Notre librairie (décembre 2016)

mercredi 28 décembre 2016

La Tricontinentale

La Conférence de solidarité avec les peuples d’Asie, d’Afrique et d’Amérique latine, plus connue sous le nom de “Tricontinentale” s’est tenue à La Havane, le 3 janvier 1966. Regroupant des représentantEs de tous les mouvements de libération et de toutes les organisations luttant contre “le colonialisme, le néocolonialisme et l’impérialisme”, l’objectif était de coordonner les luttes sur les trois continents. Cinquante années se sont écoulées mais l’espoir d’un nouvel ordre économique et politique mondial plus solidaire entraperçu alors, retentit encore aujourd’hui dans les dynamiques latino-américaines et au delà. Les questions posées lors de la Tricontinentale restent d’une grande modernité ; la connaissance de cette période, peut nous aider dans les luttes d’aujourd’hui.

La Tricontinentale, les peuples du tiers-monde à l’assaut du ciel , Saïd Bouamama, éditions Syllepse, octobre 2016, 192 p., 15 €.

Un boycott légitime

Pour les deux auteurEs de ce livre,la principale, source d’exportation de l’État d’Israël vers l’Occident n’est pas constituée d’agrumes, ni même d’armement ou de systèmes sécuritaires : l’essentiel réside dans d’autres produits tels que la littérature, la musique, la danse, le cinéma, l’art et autres domaines culturels qui font la promotion de l’“énergie créative” de l’État israélien. Cette image ainsi que le prestige international de l’université israélienne masquent des réalités bien sombres comme les liens entre recherches universitaires et élaboration de nouveaux outils de combat ou de renseignement ou la discrimination des étudiantEs palestinienNEs. Au nom de toute cette réalité-là, dans le monde en entier, des pays s’engagent dans un mode de résistance pacifique et légitime : le boycott universitaire et culturel des “institutions” ce qui suscite de vives réactions du pouvoir israélien.

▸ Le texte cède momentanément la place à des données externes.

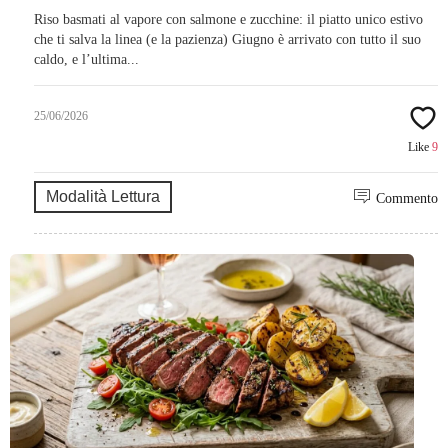
Riso basmati al vapore con salmone e zucchine: il piatto unico estivo
che ti salva la linea (e la pazienza) Giugno è arrivato con tutto il suo
caldo, e l’ultima...
25/06/2026
Like
9
Modalità Lettura
Commento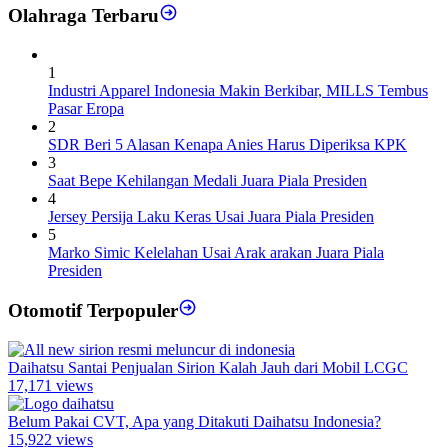
Olahraga Terbaru
1
Industri Apparel Indonesia Makin Berkibar, MILLS Tembus
Pasar Eropa
2
SDR Beri 5 Alasan Kenapa Anies Harus Diperiksa KPK
3
Saat Bepe Kehilangan Medali Juara Piala Presiden
4
Jersey Persija Laku Keras Usai Juara Piala Presiden
5
Marko Simic Kelelahan Usai Arak arakan Juara Piala
Presiden
Otomotif Terpopuler
Daihatsu Santai Penjualan Sirion Kalah Jauh dari Mobil LCGC
17,171 views
Belum Pakai CVT, Apa yang Ditakuti Daihatsu Indonesia?
15,922 views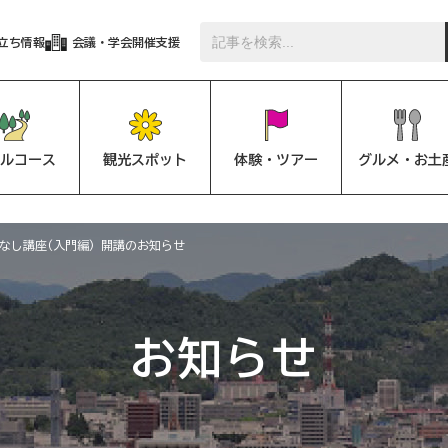
立ち情報
会議・学会開催支援
ルコース
観光スポット
体験・ツアー
グルメ・お土
なし講座(入門編) 開講のお知らせ
お知らせ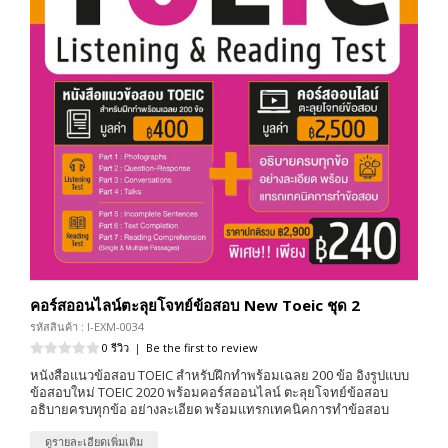
คอร์สออนไลน์ตะลุยโจทย์ข้อสอบ New Toeic ชุด 2
รหัสสินค้า : I-EXM-0034
0 รีวิว
|
Be the first to review
หนังสือแนวข้อสอบ TOEIC สำหรับฝึกทำพร้อมเฉลย 200 ข้อ อิงรูปแบบ
ข้อสอบใหม่ TOEIC 2020 พร้อมคอร์สออนไลน์ ตะลุยโจทย์ข้อสอบ
อธิบายครบทุกข้อ อย่างละเอียด พร้อมแทรกเทคนิคการทำข้อสอบ
ดูรายละเอียดเพิ่มเติม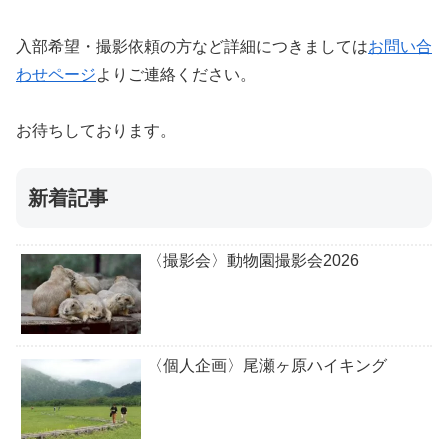
入部希望・撮影依頼の方など詳細につきましては
お問い合
わせページ
よりご連絡ください。
お待ちしております。
新着記事
〈撮影会〉動物園撮影会2026
〈個人企画〉尾瀬ヶ原ハイキング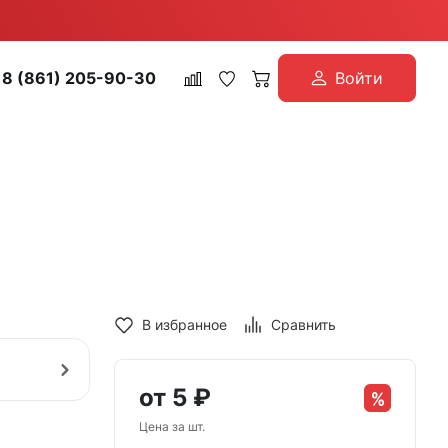
8 (861) 205-90-30
Войти
В избранное
Сравнить
от
5
₽
Цена за шт.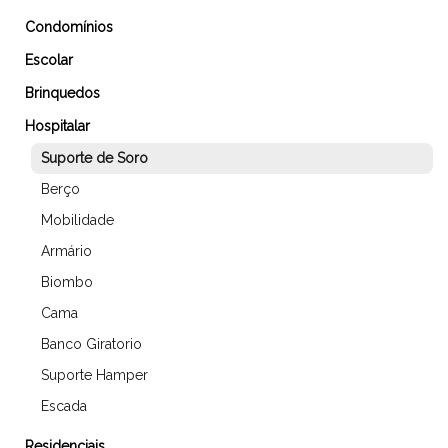
Condomínios
Escolar
Brinquedos
Hospitalar
Suporte de Soro
Berço
Mobilidade
Armário
Biombo
Cama
Banco Giratorio
Suporte Hamper
Escada
Residenciais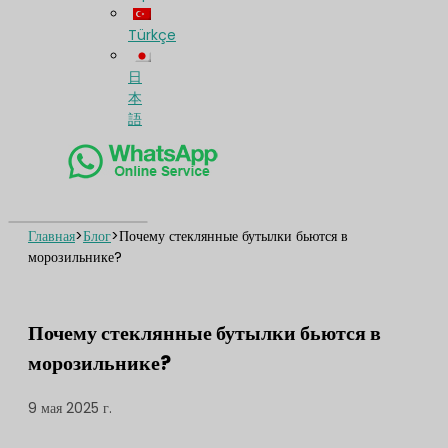
Türkçe
日
本
語
Главная
>
Блог
>
Почему стеклянные бутылки бьются в
морозильнике?
Почему стеклянные бутылки бьются в
морозильнике?
9 мая 2025 г.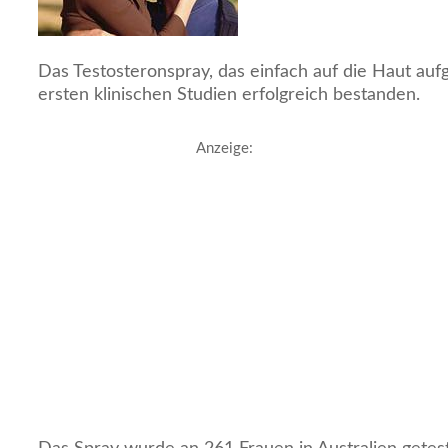
Das Testosteronspray, das einfach auf die Haut aufg
ersten klinischen Studien erfolgreich bestanden.
Anzeige: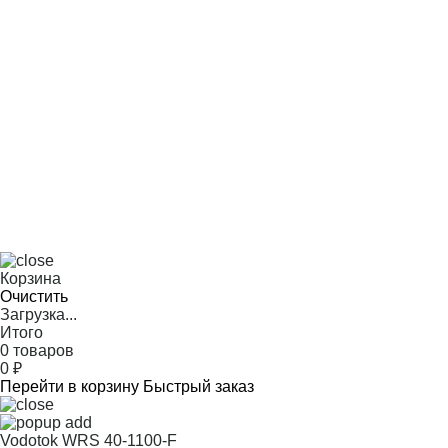
Корзина
Очистить
Загрузка...
Итого
0 товаров
0
₽
Перейти в корзину
Быстрый заказ
Vodotok WRS 40-1100-F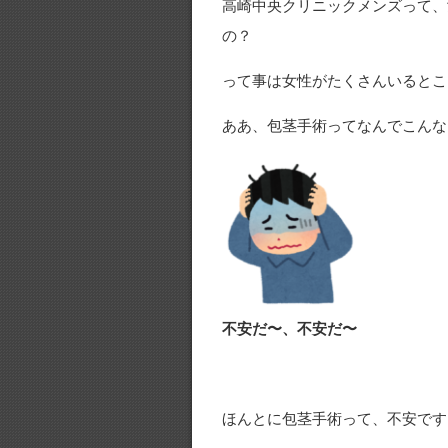
高崎中央クリニックメンズって、
の？
って事は女性がたくさんいるとこ
ああ、包茎手術ってなんでこんな
不安だ〜、不安だ〜
ほんとに包茎手術って、不安です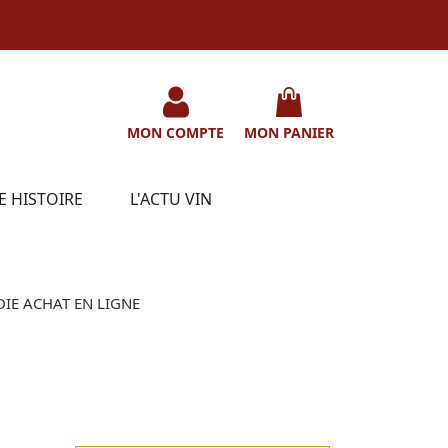
MON COMPTE
MON PANIER
E HISTOIRE
L'ACTU VIN
DIE ACHAT EN LIGNE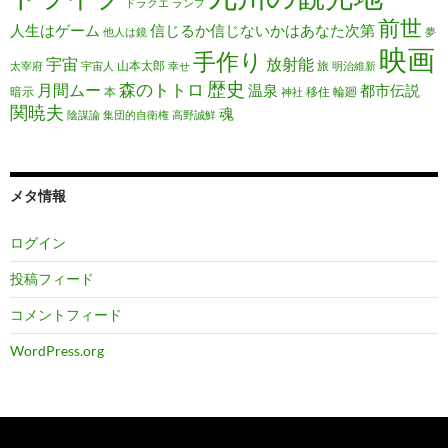
ドラクエ
ランプ
前世
人生はゲーム
信じるか信じないかはあなた次第
他人は鏡
夢
映画
手作り
宇宙
放射能
山本太郎
旅
太宰府
宇宙人
幸せ
明治維新
歴史
森のトトロ
月間ムー
温泉
都市伝説
暗示
本
移住
輪廻
神社
関暁夫
魂
陰謀論
集団的自衛権
高野誠鮮
メタ情報
ログイン
投稿フィード
コメントフィード
WordPress.org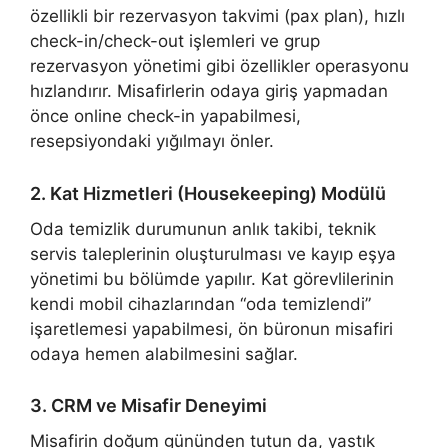
özellikli bir rezervasyon takvimi (pax plan), hızlı
check-in/check-out işlemleri ve grup
rezervasyon yönetimi gibi özellikler operasyonu
hızlandırır. Misafirlerin odaya giriş yapmadan
önce online check-in yapabilmesi,
resepsiyondaki yığılmayı önler.
2. Kat Hizmetleri (Housekeeping) Modülü
Oda temizlik durumunun anlık takibi, teknik
servis taleplerinin oluşturulması ve kayıp eşya
yönetimi bu bölümde yapılır. Kat görevlilerinin
kendi mobil cihazlarından “oda temizlendi”
işaretlemesi yapabilmesi, ön büronun misafiri
odaya hemen alabilmesini sağlar.
3. CRM ve Misafir Deneyimi
Misafirin doğum gününden tutun da, yastık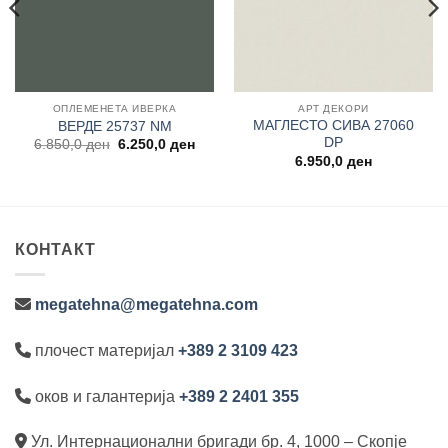
ОПЛЕМЕНЕТА ИВЕРКА
АРТ ДЕКОРИ
МАГЛЕСТО СИВА 27060
ВЕРДЕ 25737 NM
DP
Original
Current
6.850,0
ден
6.250,0
ден
price
price
6.950,0
ден
was:
is:
6.850,0 ден.
6.250,0 ден.
КОНТАКТ
megatehna@megatehna.com
плочест материјал
+389 2 3109 423
оков и галантерија
+389 2 2401 355
Ул. Интернационални бригади бр. 4, 1000 – Скопје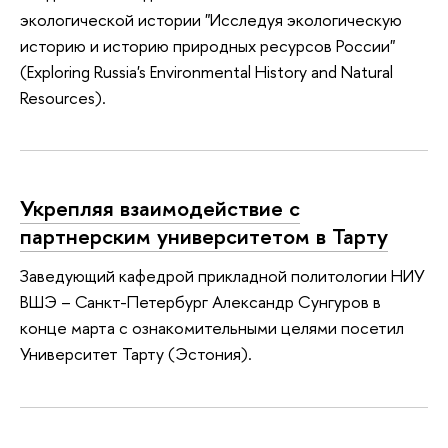
экологической истории "Исследуя экологическую
историю и историю природных ресурсов России"
(Exploring Russia's Environmental History and Natural
Resources).
Укрепляя взаимодействие с
партнерским университетом в Тарту
Заведующий кафедрой прикладной политологии НИУ
ВШЭ – Санкт-Петербург Александр Сунгуров в
конце марта с ознакомительными целями посетил
Университет Тарту (Эстония).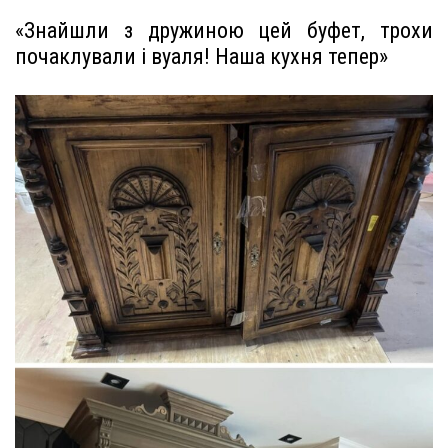
«Знайшли з дружиною цей буфет, трохи
почаклували і вуаля! Наша кухня тепер»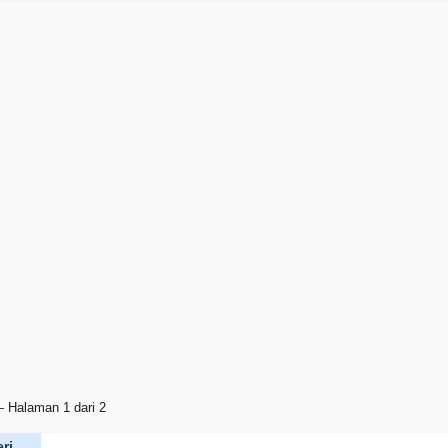
 Halaman 1 dari 2
ri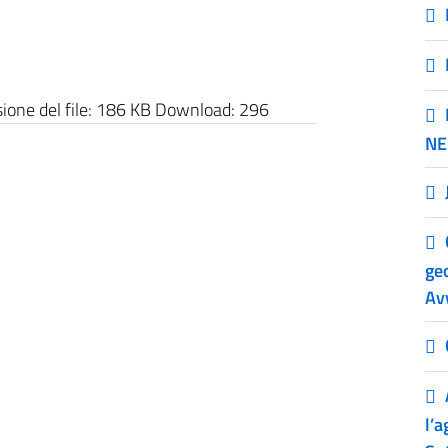
one del file:
186 KB
Download:
296
NE
ge
Avv
l’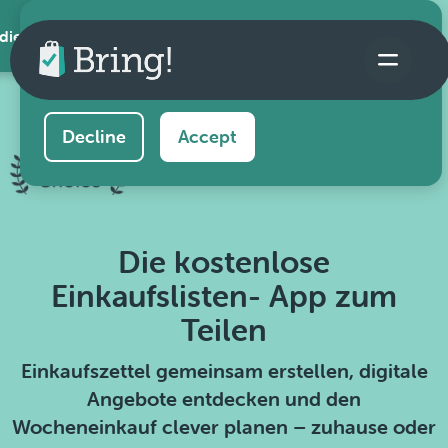
 die App
This website uses cookies to ensure you get the
best experience on our website.
Learn more
Decline
Accept
Die kostenlose
Einkaufslisten- App zum
Teilen
Einkaufszettel gemeinsam erstellen, digitale
Angebote entdecken und den
Wocheneinkauf clever planen – zuhause oder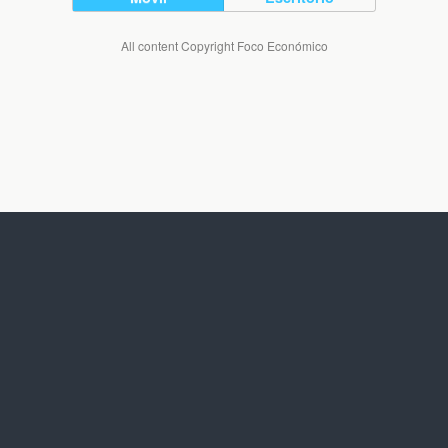
All content Copyright Foco Económico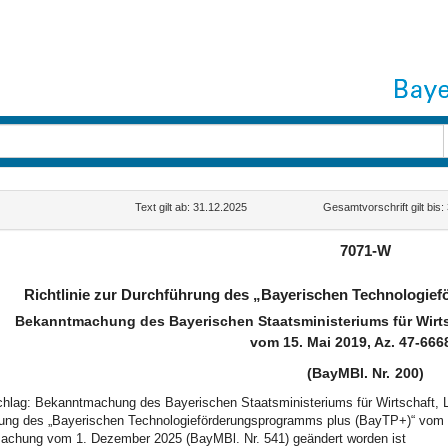
Text gilt ab: 31.12.2025
Gesamtvorschrift gilt bis
7071-W
Richtlinie zur Durchführung des „Bayerischen Technologi
Bekanntmachung des Bayerischen Staatsministeriums für Wirt
vom 15. Mai 2019, Az. 47-666
(BayMBl. Nr. 200)
schlag: Bekanntmachung des Bayerischen Staatsministeriums für Wirtschaft, L
ung des „Bayerischen Technologieförderungsprogramms plus (BayTP+)“ vom 15
chung vom 1. Dezember 2025 (BayMBl. Nr. 541) geändert worden ist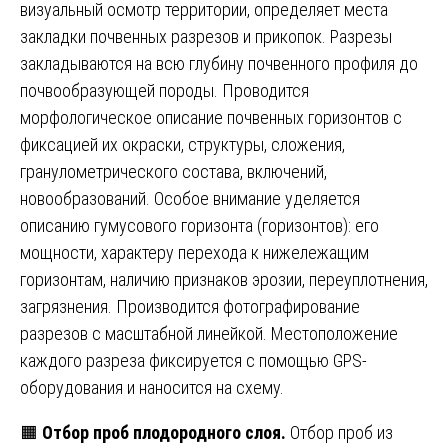
визуальный осмотр территории, определяет места
закладки почвенных разрезов и прикопок. Разрезы
закладываются на всю глубину почвенного профиля до
почвообразующей породы. Проводится
морфологическое описание почвенных горизонтов с
фиксацией их окраски, структуры, сложения,
гранулометрического состава, включений,
новообразований. Особое внимание уделяется
описанию гумусового горизонта (горизонтов): его
мощности, характеру перехода к нижележащим
горизонтам, наличию признаков эрозии, переуплотнения,
загрязнения. Производится фотографирование
разрезов с масштабной линейкой. Местоположение
каждого разреза фиксируется с помощью GPS-
оборудования и наносится на схему.
🟧
Отбор проб плодородного слоя.
Отбор проб из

Un boycott légitime, pour le BDS universitaire et culturel de l’État d’Israël, Armelle Laborie et Eyal sivan, éditions La fabrique, octobre 2016, 200 p., 10 €.

Enquête sur la vie en transit

Cette enquête sociologique et philosophique explore la condition de migrantE. L’auteure, s’attache à analyser leur point de vue, leur vocabulaire pour se raconter et aussi les mots dans lesquels on les enferme, le prisme à travers lequel on les regarde. Elle nous dévoile ce que leur condition nous dit de la politique d’accueil et d’asile de l’État français. La situation des migrantEs qui ont décidé de quitter un endroit devenu “invivable”et qui parviennent à Calais, où on leur dit qu’ils/elles ne peuvent pas choisir un nouveau lieu de vie, interroge à plus d’un titre. Que signifie alors cette vie en transit ? Peut-on vivre sans chez-soi dans un lieu comme la “jungle” ?. Pourquoi la France, en dépit de sa longue tradition de défense des libertés et des droits humains, condamne-t-elle les migrantEs illégaux/illégales à se replier dans ces espaces ? Quelle alternative peut-on raisonnablement envisager ?

Les Migrants de Calais, enquête sur la vie en transit , Sophie Djigo, éditions Agone, octobre 2016, 216 p., 16 €.

Le dernier assaut

On sait l’intérêt de Jacques Tardi pour la Première Guerre mondiale, sa détermination à en dénoncer la violence et l’absurdité, son engagement pacifiste et antimilitariste. Avec Le dernier assaut, on retrouve avec plaisir l’univers et les thèmes chers à l’auteur, dont le graphisme traduit si bien la violence des combats. À travers l’histoire du brancardier Augustin, c’est surtout le sacrifice des régiments coloniaux, français et anglais, qui est évoqué.

Le livre est accompagné par un CD où alternent textes lus et chansons inédites, magnifiquement interprétées par Simone Grange.

Le dernier assaut, Tardi, Dominique Grange, Accordzéâm, éditions Casterman, octobre 2016, 112 p. 23 €.